Blog Research

Bengal Fan Rock Magnetism

Sediments eroded from the Himalayas during their 50 million years of uplift have largely been carried out to sea and deposited in great cone-shaped piles to the east and west of the Indian subcontinent. The Bengal Fan, the deposit fed by the modern Ganges and Brahmaputra rivers, is by far the larger of these sediment accumulations. In the winter of 2015, I sailed on International Ocean Drilling Program Expedition 354 to sample these sediments. We collected cores from a transect across the middle of the Bengal Fan to track the flow of detritus from the rising Himalayas to its ultimate resting place in the Bay of Bengal. Questions that the scientists on Expedition 354 are interested in answering include:

  • How has the rate of sediment flow changed through geologic time?
  • Has the source of the sediment changed as the mountains rose?
  • How has the sedimentation changed in response to changes in climate? And how has the region’s climate changed in response to the uplift of the mountains? (And: how have changes in climate affected the uplift of the mountains themselves?)
  • How do sediments spread themselves out over the massive fan deposit? 
  • Do rapid sedimentation events (turbidites) indicate storms? Earthquakes?
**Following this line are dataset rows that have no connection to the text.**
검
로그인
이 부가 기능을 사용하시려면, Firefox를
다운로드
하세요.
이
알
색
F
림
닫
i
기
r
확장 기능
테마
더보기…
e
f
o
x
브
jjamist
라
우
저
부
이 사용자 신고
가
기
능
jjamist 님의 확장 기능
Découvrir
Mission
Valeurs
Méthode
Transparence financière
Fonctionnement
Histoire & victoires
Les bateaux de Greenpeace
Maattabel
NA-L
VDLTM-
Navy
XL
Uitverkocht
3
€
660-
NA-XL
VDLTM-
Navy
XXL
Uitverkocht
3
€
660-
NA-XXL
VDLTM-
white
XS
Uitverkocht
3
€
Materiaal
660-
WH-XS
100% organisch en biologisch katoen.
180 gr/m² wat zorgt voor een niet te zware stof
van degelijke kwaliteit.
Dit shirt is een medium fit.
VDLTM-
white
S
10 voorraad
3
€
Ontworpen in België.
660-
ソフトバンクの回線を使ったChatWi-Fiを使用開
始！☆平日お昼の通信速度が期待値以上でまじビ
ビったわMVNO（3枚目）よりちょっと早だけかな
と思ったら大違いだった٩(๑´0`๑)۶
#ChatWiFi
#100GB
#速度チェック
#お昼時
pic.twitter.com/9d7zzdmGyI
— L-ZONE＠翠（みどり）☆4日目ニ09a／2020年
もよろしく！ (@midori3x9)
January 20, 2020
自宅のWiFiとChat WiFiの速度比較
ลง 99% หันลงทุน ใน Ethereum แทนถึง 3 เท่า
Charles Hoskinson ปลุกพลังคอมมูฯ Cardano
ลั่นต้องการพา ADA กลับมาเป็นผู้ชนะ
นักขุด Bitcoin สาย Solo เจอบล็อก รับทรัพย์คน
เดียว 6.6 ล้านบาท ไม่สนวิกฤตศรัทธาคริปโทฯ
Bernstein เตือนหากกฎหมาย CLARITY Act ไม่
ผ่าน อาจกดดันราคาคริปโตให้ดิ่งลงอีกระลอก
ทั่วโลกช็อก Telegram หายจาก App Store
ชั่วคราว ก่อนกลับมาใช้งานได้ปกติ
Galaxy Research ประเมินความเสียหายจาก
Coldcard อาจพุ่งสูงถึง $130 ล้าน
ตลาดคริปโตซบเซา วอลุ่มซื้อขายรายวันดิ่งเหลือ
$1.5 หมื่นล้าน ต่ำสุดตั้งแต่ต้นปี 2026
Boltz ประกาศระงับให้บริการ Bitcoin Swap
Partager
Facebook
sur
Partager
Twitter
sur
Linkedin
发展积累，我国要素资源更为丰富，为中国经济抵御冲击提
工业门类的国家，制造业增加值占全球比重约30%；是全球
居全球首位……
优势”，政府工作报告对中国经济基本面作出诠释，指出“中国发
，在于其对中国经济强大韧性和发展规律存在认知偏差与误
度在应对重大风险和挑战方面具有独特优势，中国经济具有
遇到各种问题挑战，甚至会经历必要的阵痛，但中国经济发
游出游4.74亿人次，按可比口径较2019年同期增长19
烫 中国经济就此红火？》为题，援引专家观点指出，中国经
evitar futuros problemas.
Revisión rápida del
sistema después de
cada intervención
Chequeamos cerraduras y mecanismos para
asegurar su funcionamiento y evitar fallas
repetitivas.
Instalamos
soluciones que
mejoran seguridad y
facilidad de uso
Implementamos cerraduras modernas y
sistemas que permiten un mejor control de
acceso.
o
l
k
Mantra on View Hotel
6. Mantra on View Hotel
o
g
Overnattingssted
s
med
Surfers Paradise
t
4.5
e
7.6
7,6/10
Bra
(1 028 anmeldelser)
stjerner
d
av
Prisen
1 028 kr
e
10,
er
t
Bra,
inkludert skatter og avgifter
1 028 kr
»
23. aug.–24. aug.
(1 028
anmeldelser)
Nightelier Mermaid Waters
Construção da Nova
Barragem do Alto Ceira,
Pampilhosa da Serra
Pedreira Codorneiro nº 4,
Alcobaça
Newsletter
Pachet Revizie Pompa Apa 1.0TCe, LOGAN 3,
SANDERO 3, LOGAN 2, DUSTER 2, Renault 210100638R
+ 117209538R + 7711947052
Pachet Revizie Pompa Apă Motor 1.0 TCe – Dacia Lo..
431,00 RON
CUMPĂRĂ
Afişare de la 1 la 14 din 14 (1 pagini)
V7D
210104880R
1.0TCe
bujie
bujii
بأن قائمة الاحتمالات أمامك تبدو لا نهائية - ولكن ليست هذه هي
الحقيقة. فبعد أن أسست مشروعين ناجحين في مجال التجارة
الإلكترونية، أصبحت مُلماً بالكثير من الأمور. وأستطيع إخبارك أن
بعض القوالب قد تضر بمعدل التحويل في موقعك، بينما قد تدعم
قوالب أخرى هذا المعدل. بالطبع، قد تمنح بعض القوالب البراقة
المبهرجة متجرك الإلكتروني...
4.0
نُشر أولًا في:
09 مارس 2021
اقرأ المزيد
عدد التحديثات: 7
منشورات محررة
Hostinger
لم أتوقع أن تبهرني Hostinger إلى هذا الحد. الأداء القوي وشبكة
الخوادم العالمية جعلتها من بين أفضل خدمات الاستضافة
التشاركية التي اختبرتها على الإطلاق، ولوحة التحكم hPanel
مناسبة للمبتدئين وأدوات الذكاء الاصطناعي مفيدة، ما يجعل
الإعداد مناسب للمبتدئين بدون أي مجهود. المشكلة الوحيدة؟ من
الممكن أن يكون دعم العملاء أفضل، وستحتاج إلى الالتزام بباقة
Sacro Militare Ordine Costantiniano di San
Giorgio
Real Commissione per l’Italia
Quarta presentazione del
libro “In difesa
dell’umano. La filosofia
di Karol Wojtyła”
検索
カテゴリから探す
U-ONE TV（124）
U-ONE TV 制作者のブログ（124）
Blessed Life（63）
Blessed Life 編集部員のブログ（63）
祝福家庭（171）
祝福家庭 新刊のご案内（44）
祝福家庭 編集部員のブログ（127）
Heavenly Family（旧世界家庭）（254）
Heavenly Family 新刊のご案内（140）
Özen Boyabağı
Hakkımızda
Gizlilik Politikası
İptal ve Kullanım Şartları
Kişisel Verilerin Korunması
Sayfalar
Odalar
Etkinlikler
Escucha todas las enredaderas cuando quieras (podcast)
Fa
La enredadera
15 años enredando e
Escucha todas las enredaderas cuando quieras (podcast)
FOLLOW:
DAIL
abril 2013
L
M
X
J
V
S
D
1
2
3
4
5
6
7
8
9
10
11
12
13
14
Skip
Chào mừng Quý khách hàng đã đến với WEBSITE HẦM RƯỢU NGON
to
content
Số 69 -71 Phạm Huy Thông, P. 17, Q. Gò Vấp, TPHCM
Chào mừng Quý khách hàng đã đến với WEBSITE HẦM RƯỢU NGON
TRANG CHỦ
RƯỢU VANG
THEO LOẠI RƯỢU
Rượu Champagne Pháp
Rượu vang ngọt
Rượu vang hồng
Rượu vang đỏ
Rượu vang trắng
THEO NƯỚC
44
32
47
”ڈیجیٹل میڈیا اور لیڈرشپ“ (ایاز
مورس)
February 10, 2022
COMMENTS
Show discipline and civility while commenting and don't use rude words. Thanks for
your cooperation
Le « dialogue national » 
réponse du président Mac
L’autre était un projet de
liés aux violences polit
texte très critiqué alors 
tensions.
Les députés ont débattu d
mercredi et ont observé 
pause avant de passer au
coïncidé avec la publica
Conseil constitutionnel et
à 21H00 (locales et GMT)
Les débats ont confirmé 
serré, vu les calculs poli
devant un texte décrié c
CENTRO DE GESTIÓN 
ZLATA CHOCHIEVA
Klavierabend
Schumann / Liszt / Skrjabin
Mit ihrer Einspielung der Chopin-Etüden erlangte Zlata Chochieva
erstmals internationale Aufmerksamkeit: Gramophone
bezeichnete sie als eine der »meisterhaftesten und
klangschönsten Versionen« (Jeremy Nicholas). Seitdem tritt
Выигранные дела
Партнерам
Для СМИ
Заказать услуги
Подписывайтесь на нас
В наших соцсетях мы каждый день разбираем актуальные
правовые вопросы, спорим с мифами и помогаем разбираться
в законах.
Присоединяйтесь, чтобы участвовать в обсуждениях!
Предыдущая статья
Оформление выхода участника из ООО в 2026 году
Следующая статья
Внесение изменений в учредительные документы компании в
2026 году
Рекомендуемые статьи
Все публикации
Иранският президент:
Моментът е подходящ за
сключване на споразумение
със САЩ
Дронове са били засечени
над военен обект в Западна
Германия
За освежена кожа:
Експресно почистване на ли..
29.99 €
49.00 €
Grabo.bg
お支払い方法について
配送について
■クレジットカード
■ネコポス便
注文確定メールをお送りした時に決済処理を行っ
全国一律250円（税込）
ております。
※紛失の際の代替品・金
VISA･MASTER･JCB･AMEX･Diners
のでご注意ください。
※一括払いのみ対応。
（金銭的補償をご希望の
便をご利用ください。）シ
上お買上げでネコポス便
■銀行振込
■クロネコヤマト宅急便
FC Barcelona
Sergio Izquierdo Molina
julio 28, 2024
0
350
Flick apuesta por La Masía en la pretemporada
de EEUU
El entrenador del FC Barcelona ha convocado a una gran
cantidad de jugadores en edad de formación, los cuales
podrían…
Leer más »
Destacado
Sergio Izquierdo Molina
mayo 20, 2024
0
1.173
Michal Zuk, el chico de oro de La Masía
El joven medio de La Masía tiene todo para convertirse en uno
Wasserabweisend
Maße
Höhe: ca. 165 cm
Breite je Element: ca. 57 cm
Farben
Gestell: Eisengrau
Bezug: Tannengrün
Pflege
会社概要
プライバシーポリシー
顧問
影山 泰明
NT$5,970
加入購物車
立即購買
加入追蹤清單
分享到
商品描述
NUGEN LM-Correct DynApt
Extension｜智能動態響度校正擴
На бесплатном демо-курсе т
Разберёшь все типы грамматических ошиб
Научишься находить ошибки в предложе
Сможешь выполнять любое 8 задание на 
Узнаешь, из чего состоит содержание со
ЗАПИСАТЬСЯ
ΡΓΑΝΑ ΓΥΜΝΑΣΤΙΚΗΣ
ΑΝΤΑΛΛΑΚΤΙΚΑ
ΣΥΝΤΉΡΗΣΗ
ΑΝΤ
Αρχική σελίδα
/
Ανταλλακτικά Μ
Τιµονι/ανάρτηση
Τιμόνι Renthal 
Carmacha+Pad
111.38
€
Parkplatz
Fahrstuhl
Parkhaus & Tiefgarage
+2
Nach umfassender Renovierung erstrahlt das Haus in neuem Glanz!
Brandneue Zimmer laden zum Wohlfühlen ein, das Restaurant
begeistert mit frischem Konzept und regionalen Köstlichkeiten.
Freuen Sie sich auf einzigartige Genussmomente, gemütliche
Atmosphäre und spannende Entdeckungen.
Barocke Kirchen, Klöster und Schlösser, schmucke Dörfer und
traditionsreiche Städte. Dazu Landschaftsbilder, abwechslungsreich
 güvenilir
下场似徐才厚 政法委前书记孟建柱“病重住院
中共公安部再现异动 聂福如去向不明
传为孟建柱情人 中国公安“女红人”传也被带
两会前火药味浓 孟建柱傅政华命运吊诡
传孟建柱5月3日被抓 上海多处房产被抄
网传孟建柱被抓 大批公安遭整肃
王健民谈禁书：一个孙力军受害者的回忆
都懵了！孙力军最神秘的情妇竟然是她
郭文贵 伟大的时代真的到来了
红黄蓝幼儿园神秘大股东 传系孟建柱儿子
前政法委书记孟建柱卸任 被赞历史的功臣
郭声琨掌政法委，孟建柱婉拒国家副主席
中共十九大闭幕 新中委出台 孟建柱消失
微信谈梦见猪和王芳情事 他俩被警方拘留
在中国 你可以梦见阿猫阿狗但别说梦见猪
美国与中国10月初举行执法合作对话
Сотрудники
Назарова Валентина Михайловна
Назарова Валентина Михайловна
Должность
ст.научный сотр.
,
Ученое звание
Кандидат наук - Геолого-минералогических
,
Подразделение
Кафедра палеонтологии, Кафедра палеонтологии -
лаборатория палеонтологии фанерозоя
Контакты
Over the next two to three years, I will be looking for student partners to help me address some of the questions above using the magnetic mineralogy and magnetic properties of Expedition 354 sediment samples. Magnetic minerals, for example, can help distinguish between sources of sediments. Because they are sensitive to chemical weathering, magnetic minerals may allow us to examine changes in climate over geological time. Magnetic properties of sediments can even allow us to study the physics of turbidity currents that carry sediment down the fan. As a student involved in this project, I expect you to become familiar enough with marine geology and rock magnetism to carve out part of this project that you can do yourself. Ultimately, you will gain a deep enough understanding of rock magnetic techniques to be able to collect, analyze, and interpret your own data, and to present your own findings on part of this project. High-quality research will contribute to a peer-reviewed publication and presentations at national conferences (meaning that you may have a chance to participate in a conference, and you will be a co-author on the presentation).

For Students
Timeline: Summer 2015 to 2018(?)
Courses Required: Physical Geology w/Lab (TESC 117); Sedimentology and/or Physics 2 (Electricity and Magnetism) are helpful
Fieldwork: No
Laboratory Analyses: Bulk magnetic properties, size-fraction magnetic properties, magnetic hysteresis and components, magnetic anisotropy, reflected light microscopy, UV-vis spectroscopy
Data Analysis: Factor analysis and related techniques, least squares fitting
Software: Excel, Mathematica, R, Python
Conference Opportunity: Yes, in 2016/17
Required Reading
Burbank DW. 2005. Earth science: Cracking the Himalaya. Nature 434:963–964.

France-Lanord C, Schwenk T, Klaus A. 2014. Bengal Fan: Neogene and late Paleogene record of Himalayan orogeny and climate: a transect across the Middle Bengal Fan. College Station, TX: International Ocean Discovery Program IODP Sci. Prosp. 354.

Molnar P. 1997. The rise of the Tibetan plateau: From mantle dynamics to the Indian monsoon. Astron. Geophys. 38:10–15.

Schwenk T, Spiess V. 2009. Architecture and stratigraphy of the Bengal Fan as response to tectonic and climate revealed from high-resolution seismic data. In: Kneller BC, Martinsen OJ, McCaffrey B, SEPM (Society for Sedimentary Geology), Geological Society of London, editors. External controls on deep-water depositional systems (SEPM special publication). Tulsa, Okla: SEPM (Society for Sedimentary Geology). p. 107–131.


Layered Intrusions

Layered intrusions are the solid remains of ancient underground magma systems. Unlike granites or other relatively silica-rich rocks, layered intrusions are often rich in iron and magnesium. The squishing and squashing as magma is injected into the crust, the density contrasts between magmas and crystals, and the chemical changes in magma, crystals, and hydrothermal fluids produce a range of unusual rock textures – patterns in size, shape, and orientation of crystals in the rock. Some of these same processes are also responsible for economically valuable deposits of metal ores (for example, in the Bushveld Intrusion in South Africa or the Stillwater Complex in Montana). Ultimately, we want to know what these textural patterns mean: We use the magnetic properties of these layered intrusions to figure out how mineral crystals are oriented within the rock. We use that information to determine the history and spatial pattern of stretching, squashing, squeezing, shearing, settling, etc. in the mushy mix of crystals and melt that eventually becomes the layered intrusion.

Layered intrusions can also retain a record of Earth’s magnetic field for long intervals of geological time. We have used rocks from the Stillwater Complex in Montana to examine characteristics of Earth’s magnetic field 2.7 billion years ago, when those rocks cooled to a low enough temperature to record ancient magnetic fields.